Rating:
In "Batman Forever," our tormented superhero gets the quintessential '90s cure-all: therapy and a makeover.
The counseling comes courtesy of Chase Meridian (Nicole Kidman), a ravishing psychiatrist who helps Batman work through some of his notorious personal problems.
The makeover is the work of director Joel Schumacher, who turns Tim Burton's Gotham City into a loud, campy disco and gives Batman a new body suit that appears to be taken from the Mapplethorpe collection. (On a subtextual level, this movie is brazenly determined to remind us that underneath it all, the caped crusader is really just a guy named Bruce. )
And that's the fun part.
The rest of "Batman" is pretty dispirited - the kind of second-sequel mop-up effort you'd expect when the series starters leave and the studio brings in the B team.
Schumacher replaces director Tim Burton, who created the creepy mood that made the first two movies work. Val Kilmer replaces Michael Keaton as Batman/ Bruce Wayne, and strains to find something in the script that will make his character interesting (the first two movies pretty much exhausted the dual persona thing).
All the actors here share Kilmer's problem.
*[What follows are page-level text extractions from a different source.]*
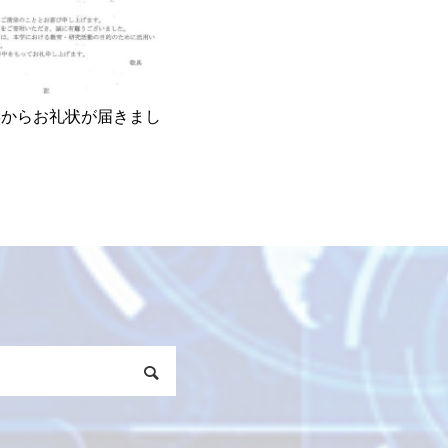
学からお礼状が届きまし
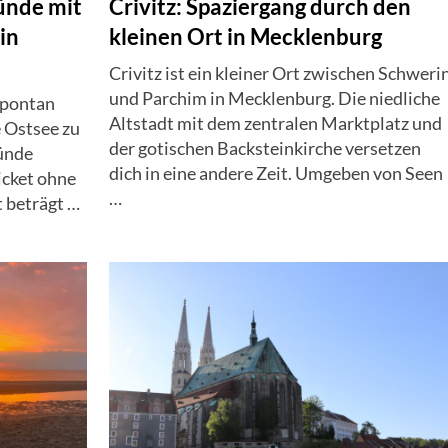
ünde mit
Crivitz: Spaziergang durch den
in
kleinen Ort in Mecklenburg
Crivitz ist ein kleiner Ort zwischen Schweri
und Parchim in Mecklenburg. Die niedliche
spontan
Altstadt mit dem zentralen Marktplatz und
e Ostsee zu
der gotischen Backsteinkirche versetzen
ünde
dich in eine andere Zeit. Umgeben von Seen
icket ohne
…
t beträgt …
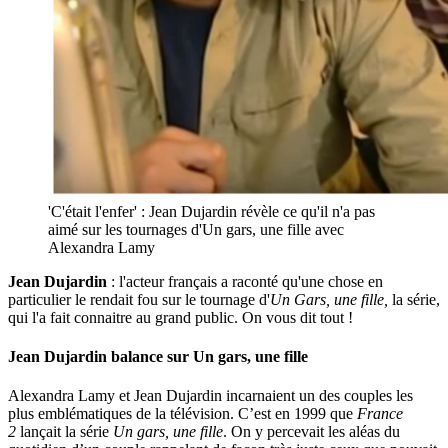
'C'était l'enfer' : Jean Dujardin révèle ce qu'il n'a pas
aimé sur les tournages d'Un gars, une fille avec
Alexandra Lamy
Jean Dujardin
: l'acteur français a raconté qu'une chose en
particulier le rendait fou sur le tournage d'
Un Gars, une fille,
la série,
qui l'a fait connaitre au grand public. On vous dit tout !
Jean Dujardin balance sur Un gars, une fille
Alexandra Lamy et Jean Dujardin incarnaient un des couples les
plus emblématiques de la télévision. C’est en 1999 que
France
2
lançait la série
Un gars, une fille
. On y percevait les aléas du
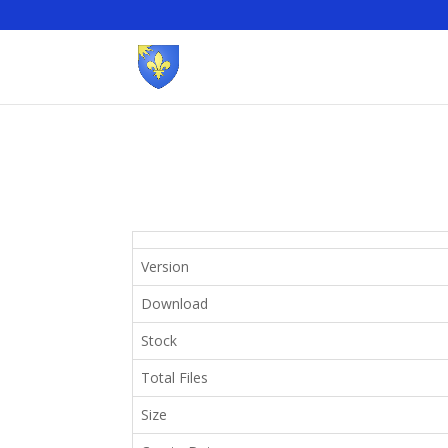
Version
Download
Stock
Total Files
Size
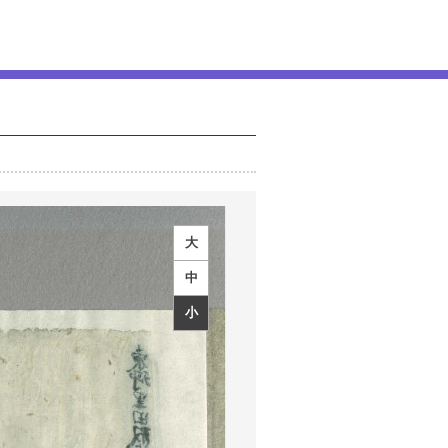
大
中
小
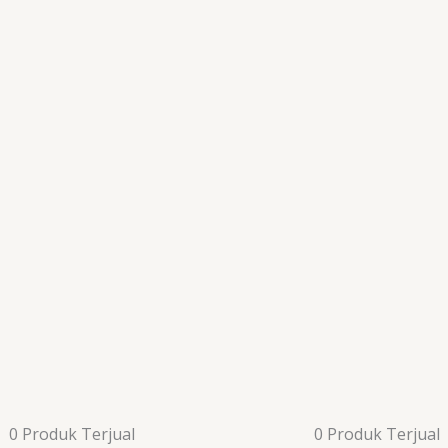
0 Produk Terjual
0 Produk Terjual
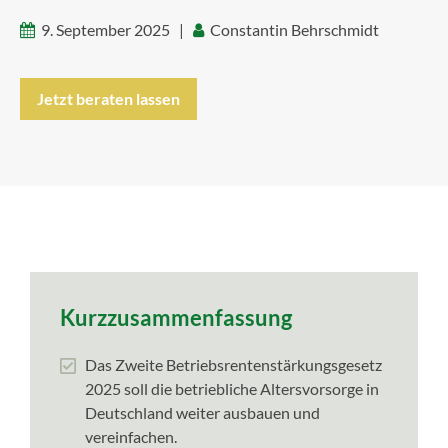
9. September 2025 |
Constantin Behrschmidt
Jetzt beraten lassen
Kurzzusammenfassung
Das Zweite Betriebsrentenstärkungsgesetz
2025 soll die betriebliche Altersvorsorge in
Deutschland weiter ausbauen und
vereinfachen.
Even the promising addition of Tommy Lee Jones as the acid-scarred Two-Face, Jim Carrey as a manic Riddler and Chris O'Donnell as a muscular, punky Robin prove hugely disappointing.
Everybody is stuck in a badly underwritten, joyless story - the Riddler and Two-Face form an alliance to kill Batman, using as many elaborate traps as possible. Story and character development are secondary to the overall goal - an immense expenditure of money and energy on production design.
And yet, given the amount of care taken to create the movie's lavish sets (one was constructed in a 140,000-square-foot aircraft hangar), it's amazing that nothing here really leaves much of a lasting visual impression.
This is a product of sensory overload. "Batman Forever" counts too much on its gizmos, gadgets and elaborate backdrops, all presented with an over- edited zeal that becomes irritating before the movie is 10 minutes old. The constant sonic pounding of the insistent, orchestral score makes things worse.
Kilmer underplays Batman with a Clint Eastwood whisper, while Kidman, Jones and Carrey chew scenery to make up for blatant shortcomings in the script.
"Am I over the top?" the Riddler asks at one point. "I can never tell. "
In this context, a plaintive cry for help.
At times, the screenplay is even sub-literate.
"I've dedicated my life," Bruce Wayne says, "to protecting strangers I've never met. "
Newsflash, Bruce. If you'd met them, they wouldn't be strangers.